When we think of Iowa agriculture we don’t often think about Iowa’s impact on the world stage. Iowa corn, soybeans, pork, eggs, and other products are shipped across the country and around the world. In fact, only three other countries in the world produce more corn that Iowa does. Iowa is second in the nation with gross farm cash receipts and that means that Iowa is a big player not only nationally, but internationally.
From May 1 to October 31, 2015, more than 140 countries will take part in the World Expo in Milan, Italy. More than 20 million people are expected to visit the Expo. The World’s Fair has always left a lasting architectural legacy (think Eiffel Tower, Seattle Space Needle, etc.). It has also long been a stalwart part of educating the public and this year will try to answer the question: “Is it possible to ensure sufficient, good, healthy and sustainable food for all mankind?”
We know Iowa is a major player in producing agriculture commodities. It is somewhat comforting to know that 145 other countries around the globe are considering many of the same issues we are.
- How do we produce enough food for 7 billion people, a population that will grow to 9.6 billion by 2050?
- How do we reduce food waste?
- How do we improve access to food?
- How can we ensure fair prices for food?

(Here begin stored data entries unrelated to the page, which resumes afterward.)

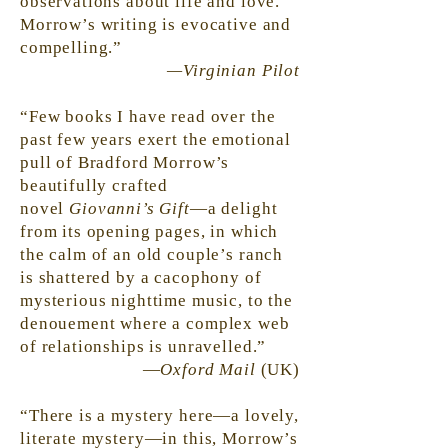
observations about life and love.
Morrow’s writing is evocative and
compelling.”
—Virginian Pilot
“Few books I have read over the
past few years exert the emotional
pull of Bradford Morrow’s
beautifully crafted
novel
Giovanni’s Gift
—a delight
from its opening pages, in which
the calm of an old couple’s ranch
is shattered by a cacophony of
mysterious nighttime music, to the
denouement where a complex web
of relationships is unravelled.”
—
Oxford Mail
(UK)
“There is a mystery here—a lovely,
literate mystery—in this, Morrow’s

- Can we redesign cities to ensure access to food?
- How do we best promote healthy lifestyles?
- How can we produce food in more efficient ways?
- How do we reconnect production with consumption?
- Can we understand the dynamic food production system and manage constantly changing relationships?
None of these are easy questions to answer. But, with a 145 countries around the world working on finding solutions I am energized by the possibility of group think. More than 200 conferences will be held during the expo relating to food policy and food science. They will address food safety, food waste, sustainable rural development and much more.
As I walked around the Expo in May, I saw exhibits that showcased a wide range of techniques for producing food. Other exhibits focused on the merits of small-scale farming, conventional farming, and genetic modification. The United States exhibit focused on technology and featured massive vertical gardens that doubled as ventilation for the building as the panels moved with the wind. Some countries focused on the issue of water scarcity and climate change. Other countries focused on top export commodities like rice, coffee, cocoa, cereals, fruits, or spices.
After spending a day at the World Expo I could only wonder… How will Iowa help lead agriculture production? And how will Iowa continue to be a leader in food and agriculture policy?